Gli obiettivi principali del Centro di documentazione IconAlpe sono:

  • organizzare il materiale raccolto fino a oggi in maniera funzionale al fine di proporlo al maggior numero di persone interessate, attraverso strumenti online, mostre tematiche e una nuova gestione della sede; 
  • diventare un punto di riferimento per quanti vogliano approfondire il tema oggetto della documentazione, la montagna, e in particolare la Valle Grana, puntando sull’analisi, lo studio e il racconto della montagna e ottimizzando anche il materiale prodotto negli anni dalle realtà presenti sul territorio circostante; 
  • fare rete con enti e altri ecomusei delle valli vicine che possano arricchire la qualità e la quantità della documentazione utile ad approfondire il tema dell’immagine e dell’immaginario montano e a realizzare specifici eventi condivisi, organizzare delle call tematiche digitali o materiali di ricerca di materiale storico finalizzato soprattutto al coinvolgimento e alla fidelizzazione della popolazione locale; 
  • promuovere, insieme all’Associazione culturale Contardo Ferrini, una serie di attività attinenti al tema, e in particolare lo svolgimento della scuola di alta formazione fotografica di montagna a.Fuoco, la cui prima edizione si terrà quest’anno – presso la sede del Centro di documentazione – da domenica 29 agosto a domenica 5 settembre e una serie di incontri di approfondimento storico - antropologico aperti al pubblico, nel corso dei quali ricercatori e docenti dell’Università di Torino indagheranno temi e aspetti propri del territorio della Valle Grana. 

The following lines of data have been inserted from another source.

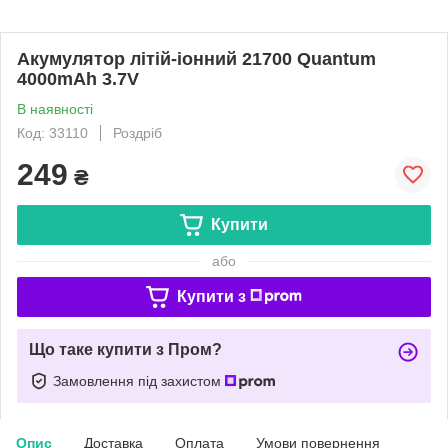
Акумулятор літій-іонний 21700 Quantum
4000mAh 3.7V
В наявності
Код: 33110
Роздріб
249
₴
Купити
або
Купити з
Що таке купити з Пром?
Замовлення під захистом
Опис
Доставка
Оплата
Умови повернення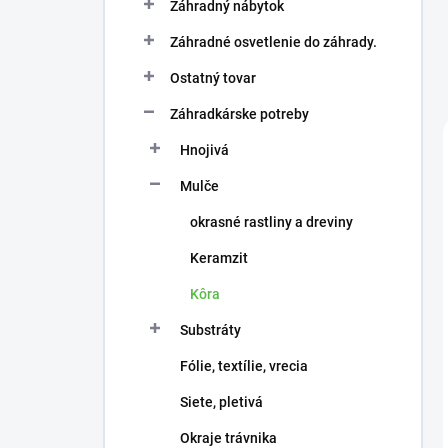
Záhradný nábytok
Záhradné osvetlenie do záhrady.
Ostatný tovar
Záhradkárske potreby
Hnojivá
Mulče
okrasné rastliny a dreviny
Keramzit
Kôra
Substráty
Fólie, textílie, vrecia
Siete, pletivá
Okraje trávnika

  • ospitare e valorizzare tesisti, ricercatori e dottorandi che stanno effettuando studi inerenti alle tematiche sopra esposte mettendo a disposizione il materiale, facendo da mediatori e facilitatori territoriali rispetto soprattutto al patrimonio culturale immateriale, mettendo a disposizione gli spazi e le attrezzature per facilitare il co working e lo smart working presso la sede ecomuseale permettendo un’immersione culturale territoriale anche fisica, organizzando mostre e momenti di scambio e di confronto, istituendo un premio annuale sulle tesi degne di lode realizzate sul territorio della valle grana.

In base a ciò, il Centro di documentazione IconAlpe punta a diventare un vero e proprio hub culturale, che attraverso la realizzazione delle attività su richiamate possa via via attrarre in valle un pubblico differenziato per età e interessi. Conoscere la storia è importante; raccogliere documenti, testimonianze fotografiche e orali è fondamentale per crescere come comunità. Per valorizzare il materiale già raccolto e quello che verrà prodotto in futuro è necessario lavorare per costruire una ‘nuova visione’ degli spazi e delle realtà che li vivono: grazie a una rinnovata sensibilità e uno sguardo ‘esterno’, il più possibile ‘oggettivo’, ‘nuovo’, il Centro di documentazione potrà così contribuire fattivamente a dar vita a una narrazione utile a comprendere il tempo presente di un luogo, della popolazione che lo abita e le tracce legate agli sviluppi economici che lo hanno contraddistinto.